ACTIVITIES:
1. In the article on publishing doctors' quality-of-care data, what is Frances Anthes's position?
2. Pick up the article on publishing doctors' quality-of-care data after its final sentence and carry it forward.

SUPPLIED TEXT:

━━━━━━

Rabson said making the data public offers the chance for patients to look at the quality of care their doctor's practice is providing and, if it's not great, ask questions about why not. But she said there's also another reason to publish it.

"When you publicly release data, the providers who are being measured are more motivated by it," she said.

Frances Anthes, president and CEO of Family Health Center of Worcester, agreed that simply having the measurements out there can be a good thing for doctors' performance.

"Anything you measure is something you're going to pay attention to," she said. "So all of this is good in terms of moving us to a place where we're going to pay attention to these things."

But the logistics of making sure the numbers are accurate can be complicated. Family Health Center is a clinic that caters largely to underserved populations. Most of its patients are on some form of government-supported insurance, Anthes said, which makes the private-insurer-based MHQP numbers "not the perfect measurement for us."

Anthes said another issue is that the clinic has only had an electronic medical records system for a year, and staff members are still getting accustomed to clicking the right boxes so that the care being delivered is recorded correctly, which could mean some care isn't getting measured correctly.

Vines said she's seen data slip through the cracks between practices and insurance companies too. In some cases, she said, her office uses different standards than MHQP's, determining how often to perform a test based on a different professional organization's recommendations, for example.

━━━━━━

GIVEN ENTRIES:
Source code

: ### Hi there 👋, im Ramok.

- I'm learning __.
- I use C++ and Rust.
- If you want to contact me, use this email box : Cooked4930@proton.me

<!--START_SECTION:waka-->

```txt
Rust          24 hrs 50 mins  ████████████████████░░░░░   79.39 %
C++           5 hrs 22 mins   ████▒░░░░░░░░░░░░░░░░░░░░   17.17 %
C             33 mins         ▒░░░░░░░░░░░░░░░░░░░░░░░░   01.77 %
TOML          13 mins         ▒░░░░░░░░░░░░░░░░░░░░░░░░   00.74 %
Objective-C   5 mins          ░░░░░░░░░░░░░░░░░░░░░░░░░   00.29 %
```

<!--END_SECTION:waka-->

━━━━━━

ANSWER SECTION:
1. She is president and CEO of Family Health Center of Worcester.

2.
Communication And Culture

Other gaps are harder to explain. Vines said she got letters from an insurance company two years in a row saying a particular patient was overdue for a gynecological exam. The problem? "The patient was a male," she said.

Beyond the details of data-gathering there are more substantive issues. For Family Health Center, one big issue goes back to the patients it serves. Chief Medical Officer Gregory Culley said patients at the clinic are largely poor, and many don't speak English as their first language. At times, he said, there are communication problems or cultural resistance against having certain types of exams.

Culley said it might make sense to look at individual offices' progress in reaching quality standards rather than just how they stack up against other practices in absolute terms.

Rabson thinks it's important to hold all practices to the same standards, but she said it's clear that some have a more difficult job in trying to reach them. She said patients at different locations vary widely in their level of medical knowledge and ability to advocate for themselves.

"We have practices where people come in demanding their mammograms," she said, "And practices where there's no patient knowledge of guidelines."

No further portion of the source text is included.